>>>>
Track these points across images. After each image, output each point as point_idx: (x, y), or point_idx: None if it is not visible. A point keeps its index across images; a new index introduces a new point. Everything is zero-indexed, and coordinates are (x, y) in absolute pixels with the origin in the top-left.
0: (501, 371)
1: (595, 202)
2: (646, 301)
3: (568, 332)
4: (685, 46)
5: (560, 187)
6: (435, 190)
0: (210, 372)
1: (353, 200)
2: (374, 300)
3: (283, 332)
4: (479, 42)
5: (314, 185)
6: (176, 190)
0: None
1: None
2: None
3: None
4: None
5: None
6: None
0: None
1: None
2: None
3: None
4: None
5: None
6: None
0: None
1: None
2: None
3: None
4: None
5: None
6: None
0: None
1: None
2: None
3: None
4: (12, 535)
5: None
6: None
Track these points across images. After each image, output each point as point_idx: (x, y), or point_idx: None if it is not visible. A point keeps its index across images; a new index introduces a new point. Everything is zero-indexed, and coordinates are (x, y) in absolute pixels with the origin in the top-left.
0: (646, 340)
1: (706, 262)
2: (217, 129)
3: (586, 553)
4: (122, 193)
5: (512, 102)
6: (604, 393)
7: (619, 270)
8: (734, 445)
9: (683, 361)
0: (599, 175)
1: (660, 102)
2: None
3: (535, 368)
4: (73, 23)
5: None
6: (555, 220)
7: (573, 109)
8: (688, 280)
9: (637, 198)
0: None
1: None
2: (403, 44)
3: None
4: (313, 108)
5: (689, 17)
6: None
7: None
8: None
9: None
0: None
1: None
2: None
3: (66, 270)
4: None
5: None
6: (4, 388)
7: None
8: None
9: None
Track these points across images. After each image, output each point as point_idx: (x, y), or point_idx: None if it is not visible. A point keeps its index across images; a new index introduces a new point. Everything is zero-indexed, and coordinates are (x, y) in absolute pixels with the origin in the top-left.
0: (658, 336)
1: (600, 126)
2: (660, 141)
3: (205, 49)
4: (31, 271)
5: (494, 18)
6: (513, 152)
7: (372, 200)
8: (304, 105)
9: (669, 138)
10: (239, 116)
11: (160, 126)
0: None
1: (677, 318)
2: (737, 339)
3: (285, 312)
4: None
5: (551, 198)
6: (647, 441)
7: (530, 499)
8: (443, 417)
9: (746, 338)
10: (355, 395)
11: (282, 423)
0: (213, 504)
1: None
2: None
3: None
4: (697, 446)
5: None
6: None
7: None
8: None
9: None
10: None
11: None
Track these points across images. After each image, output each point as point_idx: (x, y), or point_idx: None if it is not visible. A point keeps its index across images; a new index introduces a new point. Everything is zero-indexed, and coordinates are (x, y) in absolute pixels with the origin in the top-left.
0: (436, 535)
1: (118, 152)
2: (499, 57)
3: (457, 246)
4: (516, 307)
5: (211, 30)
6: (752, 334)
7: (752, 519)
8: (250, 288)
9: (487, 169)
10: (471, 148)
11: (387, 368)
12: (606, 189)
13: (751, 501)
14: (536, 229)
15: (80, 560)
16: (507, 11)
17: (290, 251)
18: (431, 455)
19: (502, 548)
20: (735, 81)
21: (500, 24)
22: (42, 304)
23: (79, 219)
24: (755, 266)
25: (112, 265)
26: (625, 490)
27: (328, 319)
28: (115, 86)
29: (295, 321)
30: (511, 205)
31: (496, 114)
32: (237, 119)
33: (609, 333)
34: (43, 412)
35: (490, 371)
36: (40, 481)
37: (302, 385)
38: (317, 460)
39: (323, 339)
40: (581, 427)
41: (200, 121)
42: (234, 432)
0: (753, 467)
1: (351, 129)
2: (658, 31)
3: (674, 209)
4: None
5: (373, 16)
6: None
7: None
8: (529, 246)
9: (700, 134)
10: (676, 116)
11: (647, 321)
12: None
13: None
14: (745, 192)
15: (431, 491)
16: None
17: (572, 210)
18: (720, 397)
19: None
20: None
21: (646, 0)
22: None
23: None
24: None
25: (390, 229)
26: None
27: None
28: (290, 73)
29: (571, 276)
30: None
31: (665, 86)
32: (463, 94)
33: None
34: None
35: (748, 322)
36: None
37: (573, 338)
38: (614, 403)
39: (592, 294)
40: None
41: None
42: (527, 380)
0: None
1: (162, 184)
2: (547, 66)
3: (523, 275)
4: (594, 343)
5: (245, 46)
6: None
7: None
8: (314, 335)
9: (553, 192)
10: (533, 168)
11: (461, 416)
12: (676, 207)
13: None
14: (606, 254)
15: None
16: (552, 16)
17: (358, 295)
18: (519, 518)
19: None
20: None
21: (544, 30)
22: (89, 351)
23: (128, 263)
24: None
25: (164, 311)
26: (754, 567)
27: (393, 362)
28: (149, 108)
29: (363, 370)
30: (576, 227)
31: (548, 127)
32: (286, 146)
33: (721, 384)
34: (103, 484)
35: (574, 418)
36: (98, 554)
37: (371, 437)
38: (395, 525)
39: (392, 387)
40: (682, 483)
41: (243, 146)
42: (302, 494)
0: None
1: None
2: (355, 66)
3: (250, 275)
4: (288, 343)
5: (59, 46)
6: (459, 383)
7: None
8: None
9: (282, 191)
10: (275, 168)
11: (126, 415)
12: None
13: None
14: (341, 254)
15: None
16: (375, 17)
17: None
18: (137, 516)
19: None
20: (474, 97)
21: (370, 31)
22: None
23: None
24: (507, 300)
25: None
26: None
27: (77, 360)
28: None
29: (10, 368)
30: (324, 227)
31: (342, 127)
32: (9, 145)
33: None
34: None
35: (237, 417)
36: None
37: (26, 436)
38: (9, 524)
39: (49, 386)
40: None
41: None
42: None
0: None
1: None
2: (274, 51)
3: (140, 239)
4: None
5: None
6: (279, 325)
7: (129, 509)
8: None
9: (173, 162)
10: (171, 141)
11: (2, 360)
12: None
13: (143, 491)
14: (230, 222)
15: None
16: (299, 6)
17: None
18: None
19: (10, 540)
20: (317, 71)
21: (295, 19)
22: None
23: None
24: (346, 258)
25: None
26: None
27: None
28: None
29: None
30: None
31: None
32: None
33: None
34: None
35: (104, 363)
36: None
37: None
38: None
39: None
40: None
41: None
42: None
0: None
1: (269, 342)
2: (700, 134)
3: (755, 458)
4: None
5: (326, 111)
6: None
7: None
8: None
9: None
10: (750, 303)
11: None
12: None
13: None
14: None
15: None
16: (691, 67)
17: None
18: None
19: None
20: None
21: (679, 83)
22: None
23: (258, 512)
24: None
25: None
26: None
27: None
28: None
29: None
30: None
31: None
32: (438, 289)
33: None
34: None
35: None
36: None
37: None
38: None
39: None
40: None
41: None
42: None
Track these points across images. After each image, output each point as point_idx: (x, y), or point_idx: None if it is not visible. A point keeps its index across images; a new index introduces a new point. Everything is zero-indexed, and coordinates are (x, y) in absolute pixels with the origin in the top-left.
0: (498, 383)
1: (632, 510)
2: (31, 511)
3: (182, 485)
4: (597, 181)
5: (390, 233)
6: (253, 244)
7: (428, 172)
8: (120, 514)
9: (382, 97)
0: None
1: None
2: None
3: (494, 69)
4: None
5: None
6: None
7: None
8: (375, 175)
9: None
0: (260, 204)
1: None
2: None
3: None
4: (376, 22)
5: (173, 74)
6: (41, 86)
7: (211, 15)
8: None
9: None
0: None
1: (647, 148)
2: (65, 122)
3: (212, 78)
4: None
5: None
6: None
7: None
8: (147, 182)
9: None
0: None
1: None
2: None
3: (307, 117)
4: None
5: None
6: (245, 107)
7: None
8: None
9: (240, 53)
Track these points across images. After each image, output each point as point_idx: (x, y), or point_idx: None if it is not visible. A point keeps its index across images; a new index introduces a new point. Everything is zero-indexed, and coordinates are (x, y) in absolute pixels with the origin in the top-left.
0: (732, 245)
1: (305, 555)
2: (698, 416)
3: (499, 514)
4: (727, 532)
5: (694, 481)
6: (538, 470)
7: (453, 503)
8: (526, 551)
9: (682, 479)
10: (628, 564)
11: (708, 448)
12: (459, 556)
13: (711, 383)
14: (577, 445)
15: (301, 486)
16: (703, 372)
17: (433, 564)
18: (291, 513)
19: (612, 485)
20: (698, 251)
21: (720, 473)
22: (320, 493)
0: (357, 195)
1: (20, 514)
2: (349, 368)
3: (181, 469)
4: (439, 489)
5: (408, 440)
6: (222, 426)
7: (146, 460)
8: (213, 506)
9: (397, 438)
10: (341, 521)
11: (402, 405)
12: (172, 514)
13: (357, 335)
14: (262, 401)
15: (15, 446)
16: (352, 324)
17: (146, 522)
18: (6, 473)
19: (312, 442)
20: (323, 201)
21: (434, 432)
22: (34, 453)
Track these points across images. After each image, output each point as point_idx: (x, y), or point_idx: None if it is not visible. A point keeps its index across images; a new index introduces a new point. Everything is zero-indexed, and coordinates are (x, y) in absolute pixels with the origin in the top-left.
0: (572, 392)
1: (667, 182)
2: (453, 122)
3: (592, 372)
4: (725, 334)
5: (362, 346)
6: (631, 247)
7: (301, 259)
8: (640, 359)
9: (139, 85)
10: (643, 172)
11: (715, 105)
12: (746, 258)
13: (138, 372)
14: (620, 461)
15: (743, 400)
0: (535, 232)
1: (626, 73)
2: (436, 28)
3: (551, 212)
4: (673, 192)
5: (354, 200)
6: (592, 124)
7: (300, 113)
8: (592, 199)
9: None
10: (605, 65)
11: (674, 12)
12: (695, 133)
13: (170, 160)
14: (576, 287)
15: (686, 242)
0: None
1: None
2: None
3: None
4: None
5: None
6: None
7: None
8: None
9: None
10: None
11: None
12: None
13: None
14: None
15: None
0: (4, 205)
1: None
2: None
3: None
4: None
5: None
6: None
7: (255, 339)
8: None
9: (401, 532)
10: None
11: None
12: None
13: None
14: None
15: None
<<<<
Given problem — Print the listing above, character for character, from its first line up to and including the line that contains "6: (176, 190)".

Solution to this exercise —
Track these points across images. After each image, output each point as point_idx: (x, y), or point_idx: None if it is not visible. A point keeps its index across images; a new index introduces a new point. Everything is zero-indexed, and coordinates are (x, y) in absolute pixels with the origin in the top-left.
0: (501, 371)
1: (595, 202)
2: (646, 301)
3: (568, 332)
4: (685, 46)
5: (560, 187)
6: (435, 190)
0: (210, 372)
1: (353, 200)
2: (374, 300)
3: (283, 332)
4: (479, 42)
5: (314, 185)
6: (176, 190)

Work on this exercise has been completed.